Sanae Takaichi è la prima donna a ricoprire la carica di Primo Ministro in Giappone e il modo in cui si rivolge al pubblico ha cambiato il modo in cui la politica si rivolge ai cittadini.
Anziché affidarsi esclusivamente agli scambi con i giornalisti o alle apparizioni televisive che hanno plasmato l’immagine pubblica di alcuni dei suoi predecessori, Takaichi e il suo governo hanno optato per una forma di comunicazione più diretta: social media, comunicazioni ufficiali e rapide smentite online, riporta The Japan Times.
Per i suoi collaboratori, questo cambiamento non è semplicemente una misura difensiva. È un modo per adattare la comunicazione a un panorama mediatico sempre più frammentato, in cui i media tradizionali non detengono più il monopolio dell’attenzione politica.
I social media sono usati come “uno strumento innovativo” che permette di trasmettere la voce del Primo Ministro in modo rapido e preciso attraverso testi e video non modificati. L’account personale di Takaichi su X è diventato fondamentale in questo contesto.

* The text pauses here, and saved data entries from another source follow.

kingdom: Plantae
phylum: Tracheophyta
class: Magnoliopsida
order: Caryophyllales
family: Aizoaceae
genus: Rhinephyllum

Il Primo Ministro pubblica frequentemente post sulle priorità politiche e sulle sue attività quotidiane con una frequenza e un livello di dettaglio senza precedenti tra i leader giapponesi recenti. Con 2,9 milioni di follower, molti dei post di Takaichi raggiungono un vasto pubblico, con alcuni che totalizzano milioni di visualizzazioni.
Per un leader che gode di un forte sostegno tra le fasce più giovani della popolazione, rimanere attivi online è diventato ancora più importante. Sondaggi recenti mostrano che gli elettori giapponesi tra i 20 e i 30 anni si rivolgono sempre più alle piattaforme online per informarsi e orientare le proprie decisioni di voto.
A maggio, l’amministrazione ha ampliato la propria presenza online lanciando un nuovo account X gestito dall’Ufficio Affari Pubblici del Gabinetto. Da allora, l’account ha guadagnato oltre 136.000 follower. L’obiettivo è offrire uno sguardo più approfondito sul lavoro di Takaichi, fornendo al contempo una sintesi delle principali iniziative governative per gli utenti più impegnati.
Nelle ultime settimane, tuttavia, l’account ha suscitato un rinnovato interesse per aver assunto un ruolo più assertivo: confutare notizie o affermazioni online che il governo considera inaccurate.
All’inizio di questo mese, sono state respinte le affermazioni dei funzionari cinesi secondo cui il Giappone si starebbe dirigendo verso il “neomilitarismo”, sottolineando che le spese per la difesa e il riarmo militare del Giappone sono di gran lunga inferiori a quelli di Pechino.
Si sta pianificando la funzione di verifica dei fatti dell’account attraverso una più stretta collaborazione con altri ministeri. Tuttavia, mentre l’amministrazione sperimenta una nuova strategia mediatica, alcuni critici sostengono che il passaggio a una maggiore presenza sui social media abbia ridotto le opportunità per i giornalisti di incalzare l’attuale leader in un contesto più spontaneo.
Nei suoi primi sei mesi di mandato, Takaichi ha avuto circa 35 scambi improvvisati con i giornalisti – noti come burasagari, ovvero incontri informali con la stampa – un numero di gran lunga inferiore rispetto ai suoi predecessori.
L’approccio di Takaichi ai social media segna anche una netta rottura con quello dei suoi predecessori conservatori.
Alcuni studi suggeriscono che i media tradizionali, spesso definiti media legacy, continuano a esercitare una notevole influenza in Giappone.
Un sondaggio congiunto condotto da JX Press e Senkyo.com a marzo ha rilevato che meno del 20% degli intervistati ha dichiarato di utilizzare X per informarsi su politica o società, rispetto alla televisione, quasi il 70%, e ai giornali, oltre il 30%. La strategia di Takaichi rischio di essere un’arma a doppio taglio.
Per il governo i semplici confronti numerici con le amministrazioni precedenti in merito al burasagari possono essere fuorvianti: Takaichi è in carica da meno di un anno e il suo governo ha dovuto affrontare elezioni e sessioni parlamentari, con conseguenti minori opportunità di interazione con i media. Le apparizioni di Takaichi sui media sono più che raddoppiate, passando da 14 ad aprile e maggio rispetto ai due mesi precedenti, in un contesto di crescente attenzione mediatica. Sebbene i media tradizionali rimangano fondamentali, il maggior pregio delle piattaforme online è quello di “fornire il contesto completo” in modo tempestivo.